Tissue in bulk is quite a good conductor of electricity because it consists mainly of salty water, and skin can be made reasonably conductive by appropriate treatment. In consequence, electrodes applied to the skin can pick up signals from tissues deep inside the body.

There are problems, however, just due to the fact that the whole of the inside of the body is conducting, because signals from many different sources can be mixed up with one another at the site of the electrodes. It is rather like fixing a microphone onto the outside wall of a large room in which there is a noisy party. Individual conversations, unless they happened to be very close to the microphone, would be impossible to distinguish, but you might be able to say that a lot of talking was going on.

he band which produces a large and organised signal would come through quite clearly, and if a number of the party-goers all started to do the same thing like shouting 'fire', or encouraging the teams in a tug-of-war, then their collective signal would become apparent. If one wants to investigate the electrical activity of the body one faces exactly the same problem.

An organ like the heart behaves rather like the band, and its signal can be detected almost anywhere on the body; with other tissues, like specific muscles, you try to attach the electrodes as close to the source of the signals as possible, whilst in the case of the brain you may most of the time have to be satisfied with something like the party noise. Nevertheless, the analysis of electrical signals available at the skin surface represents a major source of diagnostic information which can usually be obtained with very little trouble or discomfort.

About the 1975 CHRISTMAS LECTURES

In his 1975 CHRISTMAS LECTURES, Heinz Wolff explores how to investigate your inside without breaking the skin.
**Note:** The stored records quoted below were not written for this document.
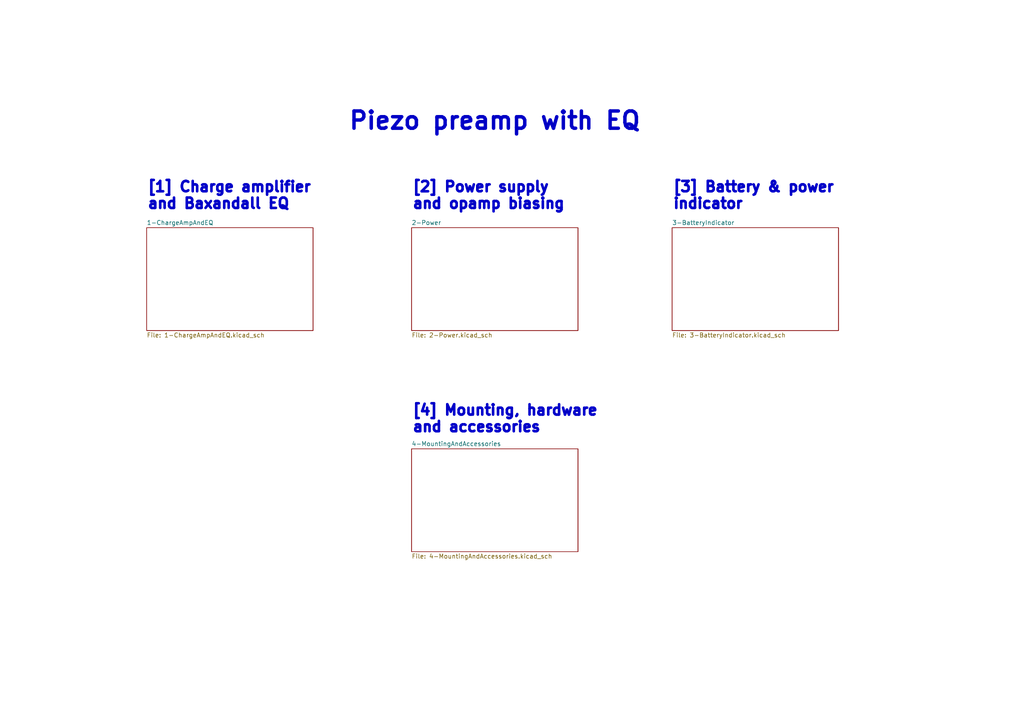
<source format=kicad_sch>
(kicad_sch
	(version 20231120)
	(generator "eeschema")
	(generator_version "8.0")
	(uuid "6e141482-2809-49ad-b316-4cdedc98ad26")
	(paper "A4")
	(title_block
		(title "Piezo Preamp + EQ")
		(date "2024-03-12")
		(rev "3.1")
		(company "Arx")
		(comment 1 "changing switches, reducing BOM")
		(comment 2 "v3.0: +ON/OFF sw w/ true bypass, +BI mode sw, + DC jack, external pots, -LED trimpot,")
		(comment 3 "v3.1: minor PCB improvements")
	)
	(lib_symbols)
	(text "[4] Mounting, hardware\nand accessories"
		(exclude_from_sim no)
		(at 119.38 125.73 0)
		(effects
			(font
				(size 3 3)
				(thickness 1)
				(bold yes)
			)
			(justify left bottom)
		)
		(uuid "154e6552-b7f7-4036-8dbb-a383582e60b5")
	)
	(text "Piezo preamp with EQ"
		(exclude_from_sim no)
		(at 143.51 38.1 0)
		(effects
			(font
				(size 5 5)
				(thickness 1)
				(bold yes)
			)
			(justify bottom)
		)
		(uuid "841d2a1c-36bc-473f-96fb-c55e52ab10c5")
	)
	(text "[2] Power supply\nand opamp biasing"
		(exclude_from_sim no)
		(at 119.38 60.96 0)
		(effects
			(font
				(size 3 3)
				(thickness 1)
				(bold yes)
			)
			(justify left bottom)
		)
		(uuid "a6709510-d647-4125-bfbe-23adef310622")
	)
	(text "[1] Charge amplifier \nand Baxandall EQ"
		(exclude_from_sim no)
		(at 42.545 60.96 0)
		(effects
			(font
				(size 3 3)
				(thickness 1)
				(bold yes)
			)
			(justify left bottom)
		)
		(uuid "ce503cbb-a882-4b0f-8485-768876e35eac")
	)
	(text "[3] Battery & power\nindicator\n"
		(exclude_from_sim no)
		(at 194.945 60.96 0)
		(effects
			(font
				(size 3 3)
				(thickness 1)
				(bold yes)
			)
			(justify left bottom)
		)
		(uuid "e35523cc-b504-48e6-9f7d-981803f1a7c2")
	)
	(sheet
		(at 42.545 66.04)
		(size 48.26 29.845)
		(fields_autoplaced yes)
		(stroke
			(width 0.1524)
			(type solid)
		)
		(fill
			(color 0 0 0 0.0000)
		)
		(uuid "22efb792-a214-4fa2-af90-c218e40ee577")
		(property "Sheetname" "1-ChargeAmpAndEQ"
			(at 42.545 65.3284 0)
			(effects
				(font
					(size 1.27 1.27)
				)
				(justify left bottom)
			)
		)
		(property "Sheetfile" "1-ChargeAmpAndEQ.kicad_sch"
			(at 42.545 96.4696 0)
			(effects
				(font
					(size 1.27 1.27)
				)
				(justify left top)
			)
		)
		(instances
			(project "2024_PiezoPreamp3"
				(path "/6e141482-2809-49ad-b316-4cdedc98ad26"
					(page "1")
				)
			)
		)
	)
	(sheet
		(at 194.945 66.04)
		(size 48.26 29.845)
		(fields_autoplaced yes)
		(stroke
			(width 0.1524)
			(type solid)
		)
		(fill
			(color 0 0 0 0.0000)
		)
		(uuid "92c2a844-101a-40c5-a0eb-d2ce1ffb9165")
		(property "Sheetname" "3-BatteryIndicator"
			(at 194.945 65.3284 0)
			(effects
				(font
					(size 1.27 1.27)
				)
				(justify left bottom)
			)
		)
		(property "Sheetfile" "3-BatteryIndicator.kicad_sch"
			(at 194.945 96.4696 0)
			(effects
				(font
					(size 1.27 1.27)
				)
				(justify left top)
			)
		)
		(instances
			(project "2024_PiezoPreamp3"
				(path "/6e141482-2809-49ad-b316-4cdedc98ad26"
					(page "3")
				)
			)
		)
	)
	(sheet
		(at 119.38 66.04)
		(size 48.26 29.845)
		(fields_autoplaced yes)
		(stroke
			(width 0.1524)
			(type solid)
		)
		(fill
			(color 0 0 0 0.0000)
		)
		(uuid "b10e95cd-10a1-4d25-b6a0-2bd4304f390c")
		(property "Sheetname" "2-Power"
			(at 119.38 65.3284 0)
			(effects
				(font
					(size 1.27 1.27)
				)
				(justify left bottom)
			)
		)
		(property "Sheetfile" "2-Power.kicad_sch"
			(at 119.38 96.4696 0)
			(effects
				(font
					(size 1.27 1.27)
				)
				(justify left top)
			)
		)
		(instances
			(project "2024_PiezoPreamp3"
				(path "/6e141482-2809-49ad-b316-4cdedc98ad26"
					(page "2")
				)
			)
		)
	)
	(sheet
		(at 119.38 130.175)
		(size 48.26 29.845)
		(fields_autoplaced yes)
		(stroke
			(width 0.1524)
			(type solid)
		)
		(fill
			(color 0 0 0 0.0000)
		)
		(uuid "e56e49ba-8974-4847-b6bf-e83116731cf2")
		(property "Sheetname" "4-MountingAndAccessories"
			(at 119.38 129.4634 0)
			(effects
				(font
					(size 1.27 1.27)
				)
				(justify left bottom)
			)
		)
		(property "Sheetfile" "4-MountingAndAccessories.kicad_sch"
			(at 119.38 160.6046 0)
			(effects
				(font
					(size 1.27 1.27)
				)
				(justify left top)
			)
		)
		(instances
			(project "2024_PiezoPreamp3"
				(path "/6e141482-2809-49ad-b316-4cdedc98ad26"
					(page "5")
				)
			)
		)
	)
	(sheet_instances
		(path "/"
			(page "1")
		)
	)
)

</source>
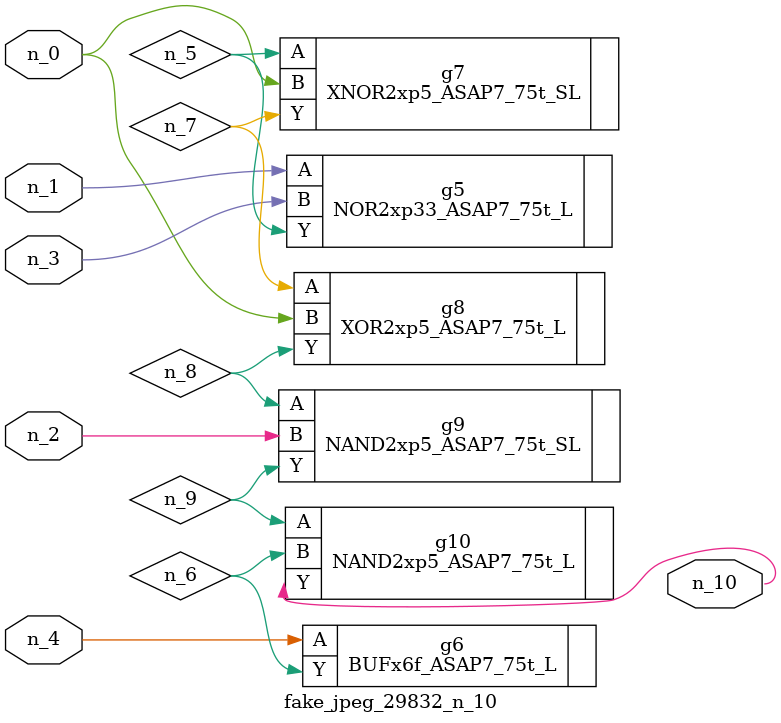
<source format=v>
module fake_jpeg_29832_n_10 (n_3, n_2, n_1, n_0, n_4, n_10);

input n_3;
input n_2;
input n_1;
input n_0;
input n_4;

output n_10;

wire n_8;
wire n_9;
wire n_6;
wire n_5;
wire n_7;

NOR2xp33_ASAP7_75t_L g5 ( 
.A(n_1),
.B(n_3),
.Y(n_5)
);

BUFx6f_ASAP7_75t_L g6 ( 
.A(n_4),
.Y(n_6)
);

XNOR2xp5_ASAP7_75t_SL g7 ( 
.A(n_5),
.B(n_0),
.Y(n_7)
);

XOR2xp5_ASAP7_75t_L g8 ( 
.A(n_7),
.B(n_0),
.Y(n_8)
);

NAND2xp5_ASAP7_75t_SL g9 ( 
.A(n_8),
.B(n_2),
.Y(n_9)
);

NAND2xp5_ASAP7_75t_L g10 ( 
.A(n_9),
.B(n_6),
.Y(n_10)
);


endmodule
</source>
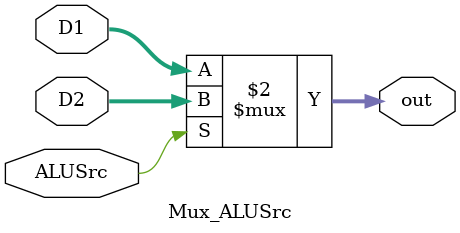
<source format=v>
`timescale 1ns / 1ps
`default_nettype none

module Mux_RegWAC(
    input wire [1:0] RegWAC,
    input wire [4:0] D1,
    input wire [4:0] D2,
    output wire [4:0] out
    );
    assign out = (RegWAC == 2'b00) ? D1 : // Instr[15:11]
                 (RegWAC == 2'b01) ? D2 : // Instr[20:16]
                 (RegWAC == 2'b10) ? 5'h1F : 5'b0; // 11111
endmodule

module Mux_RegWDC(
    input wire [1:0] RegWDC,
    input wire [31:0] D1,
    input wire [31:0] D2,
    input wire [31:0] D3,
    output wire [31:0] out
    );
    assign out = (RegWDC == 2'b00) ? D1 : // ALU:out
                 (RegWDC == 2'b01) ? D2 : // DM:RD
                 (RegWDC == 2'b10) ? D3 : 5'b0; // PC_Calc:PC4
endmodule

module Mux_ALUSrc(
    input wire ALUSrc,
    input wire [31:0] D1,
    input wire [31:0] D2,
    output wire [31:0] out
);
    assign out = (ALUSrc == 1'b0) ? D1 : // GRF:RD2
                 D2; // Ext:imm32
endmodule //Mux

// module Mux_ (
    
// );

// endmodule //Mux

</source>
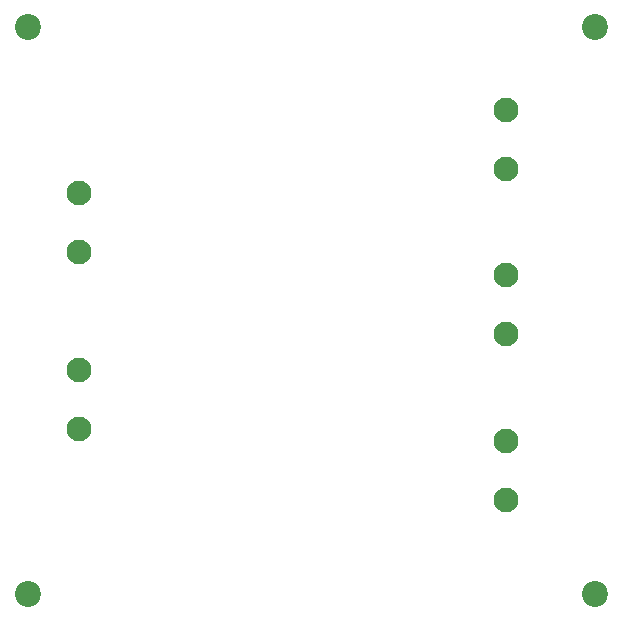
<source format=gbs>
G04 #@! TF.GenerationSoftware,KiCad,Pcbnew,(7.0.0)*
G04 #@! TF.CreationDate,2023-05-21T08:53:19-04:00*
G04 #@! TF.ProjectId,Solenoid_Driver,536f6c65-6e6f-4696-945f-447269766572,V1.0*
G04 #@! TF.SameCoordinates,Original*
G04 #@! TF.FileFunction,Soldermask,Bot*
G04 #@! TF.FilePolarity,Negative*
%FSLAX46Y46*%
G04 Gerber Fmt 4.6, Leading zero omitted, Abs format (unit mm)*
G04 Created by KiCad (PCBNEW (7.0.0)) date 2023-05-21 08:53:19*
%MOMM*%
%LPD*%
G01*
G04 APERTURE LIST*
%ADD10C,2.200000*%
%ADD11C,2.100000*%
G04 APERTURE END LIST*
D10*
X172000000Y-112000000D03*
X172000000Y-64000000D03*
X124000000Y-112000000D03*
X124000000Y-64000000D03*
D11*
X128300000Y-83000000D03*
X128300000Y-78000000D03*
X164500000Y-85000000D03*
X164500000Y-90000000D03*
X128300000Y-98000000D03*
X128300000Y-93000000D03*
X164500000Y-99000000D03*
X164500000Y-104000000D03*
X164500000Y-71000000D03*
X164500000Y-76000000D03*
M02*

</source>
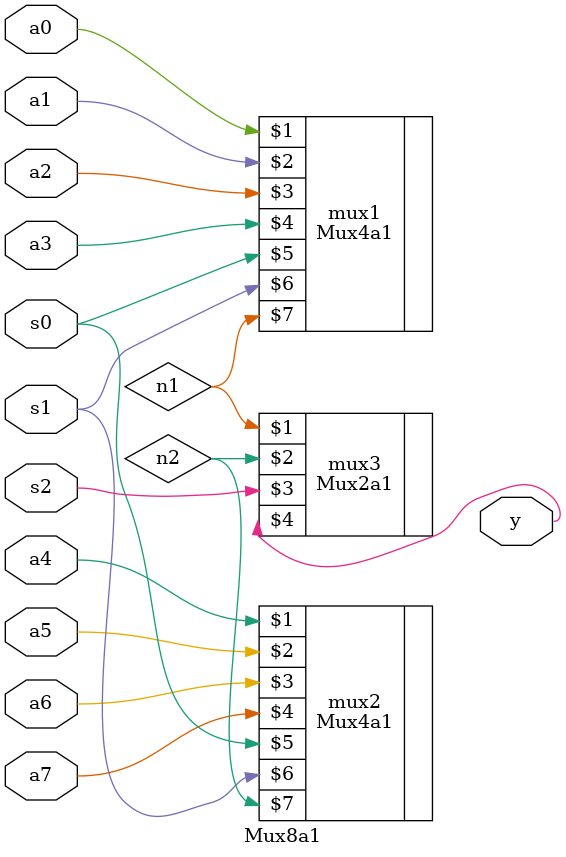
<source format=v>
`timescale 1ns / 1ps

module Mux8a1(a0,a1,a2,a3,a4,a5,a6,a7,s0,s1,s2,y);
    input a0,a1,a2,a3,a4,a5,a6,a7,s0,s1,s2;
    output y;
    wire n1, n2;

    Mux4a1 mux1(a0, a1, a2, a3, s0, s1, n1);
    Mux4a1 mux2(a4, a5, a6, a7, s0, s1, n2);
    
    Mux2a1 mux3(n1, n2, s2, y);
endmodule


</source>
From the 1975 programme notes:

Imagine that you had to find out what was wrong with a motor car, but that you were not allowed to open the bonnet, or undo any nuts and bolts, or to break any wires. You would have to rely entirely on the noises you could hear, on how it reacted to the manipulation of external controls, and maybe on the characteristics of the exhaust.

The doctor using only his own senses is in much the same position when examining a patient, except that he has to deal with a very much more complicated system, and moreover one which is understood less completely than a motor car. This series of lectures is about how one can examine the functioning or the structure of the inside of the body noninvasively, that is, without having to open the patient. In particular, they will be concerned with the techniques which are now available to amplify the doctor's senses or to detect signals to which we are normally quite insensitive.

Each lecture will take a particular set of signals, consider their origin and why they are important, demonstrate how they are detected and measured, and explain how the instrumentation works. The lectures will also illustrate how much modern medicine is becoming dependent on a proper application and understanding of engineering and physical principles.